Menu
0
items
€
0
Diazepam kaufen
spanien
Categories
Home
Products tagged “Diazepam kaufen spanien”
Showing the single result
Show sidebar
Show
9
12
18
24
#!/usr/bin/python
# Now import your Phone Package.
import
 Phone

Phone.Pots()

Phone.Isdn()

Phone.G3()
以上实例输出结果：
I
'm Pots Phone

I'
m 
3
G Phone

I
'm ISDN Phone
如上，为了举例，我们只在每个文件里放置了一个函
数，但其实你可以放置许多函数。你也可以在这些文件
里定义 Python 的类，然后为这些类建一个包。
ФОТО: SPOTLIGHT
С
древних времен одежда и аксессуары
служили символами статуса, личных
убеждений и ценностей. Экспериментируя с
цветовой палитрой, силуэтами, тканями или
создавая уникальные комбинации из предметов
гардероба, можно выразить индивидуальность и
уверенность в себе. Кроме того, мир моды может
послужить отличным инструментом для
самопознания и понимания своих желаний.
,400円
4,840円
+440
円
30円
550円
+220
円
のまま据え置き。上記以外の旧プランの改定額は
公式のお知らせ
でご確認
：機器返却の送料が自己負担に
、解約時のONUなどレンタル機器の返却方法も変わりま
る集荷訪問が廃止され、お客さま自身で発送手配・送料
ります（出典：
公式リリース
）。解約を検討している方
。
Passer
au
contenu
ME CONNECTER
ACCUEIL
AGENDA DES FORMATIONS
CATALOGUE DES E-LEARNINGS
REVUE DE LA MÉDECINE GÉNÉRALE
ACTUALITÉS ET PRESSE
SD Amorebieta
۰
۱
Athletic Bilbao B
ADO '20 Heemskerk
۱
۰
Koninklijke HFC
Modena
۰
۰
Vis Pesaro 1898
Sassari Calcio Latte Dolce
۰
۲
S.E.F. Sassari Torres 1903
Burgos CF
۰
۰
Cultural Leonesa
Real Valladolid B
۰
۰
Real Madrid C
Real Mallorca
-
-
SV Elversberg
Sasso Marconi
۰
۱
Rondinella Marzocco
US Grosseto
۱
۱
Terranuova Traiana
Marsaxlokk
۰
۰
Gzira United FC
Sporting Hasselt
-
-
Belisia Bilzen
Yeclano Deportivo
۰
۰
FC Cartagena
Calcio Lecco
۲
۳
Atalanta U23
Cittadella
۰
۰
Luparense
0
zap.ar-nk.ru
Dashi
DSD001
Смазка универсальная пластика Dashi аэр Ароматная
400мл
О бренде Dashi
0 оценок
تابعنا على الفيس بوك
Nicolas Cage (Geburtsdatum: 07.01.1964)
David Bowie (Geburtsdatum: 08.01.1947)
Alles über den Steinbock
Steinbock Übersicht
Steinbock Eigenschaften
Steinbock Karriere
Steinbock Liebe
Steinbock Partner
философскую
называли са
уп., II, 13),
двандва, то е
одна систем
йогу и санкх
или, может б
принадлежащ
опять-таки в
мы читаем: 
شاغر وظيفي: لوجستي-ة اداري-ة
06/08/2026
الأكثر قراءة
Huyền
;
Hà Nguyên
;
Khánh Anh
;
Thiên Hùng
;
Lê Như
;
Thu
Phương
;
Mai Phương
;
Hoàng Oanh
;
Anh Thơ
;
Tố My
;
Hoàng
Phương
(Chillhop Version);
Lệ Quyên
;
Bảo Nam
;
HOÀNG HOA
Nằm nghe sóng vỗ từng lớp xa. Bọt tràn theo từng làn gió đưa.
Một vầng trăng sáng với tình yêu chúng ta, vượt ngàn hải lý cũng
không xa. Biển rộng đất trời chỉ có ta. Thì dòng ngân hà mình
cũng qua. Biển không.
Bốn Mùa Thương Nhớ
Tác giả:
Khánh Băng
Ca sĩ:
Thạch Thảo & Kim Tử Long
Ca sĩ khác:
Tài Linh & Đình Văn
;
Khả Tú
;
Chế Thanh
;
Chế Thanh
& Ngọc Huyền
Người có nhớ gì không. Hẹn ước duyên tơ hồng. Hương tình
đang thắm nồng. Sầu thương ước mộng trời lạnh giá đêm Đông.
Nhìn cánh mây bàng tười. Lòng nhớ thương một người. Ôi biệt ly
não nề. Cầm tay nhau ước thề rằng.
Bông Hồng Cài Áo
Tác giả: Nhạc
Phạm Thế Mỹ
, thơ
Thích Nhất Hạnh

| What you will do |
Rewrite the stretch from the start of the rows through the line containing "Phone.Isdn()", changing "Home" to "Main" and leaving everything else the same.

| Output for this task |
Menu
0
items
€
0
Diazepam kaufen
spanien
Categories
Main
Products tagged “Diazepam kaufen spanien”
Showing the single result
Show sidebar
Show
9
12
18
24
#!/usr/bin/python
# Now import your Phone Package.
import
 Phone

Phone.Pots()

Phone.Isdn()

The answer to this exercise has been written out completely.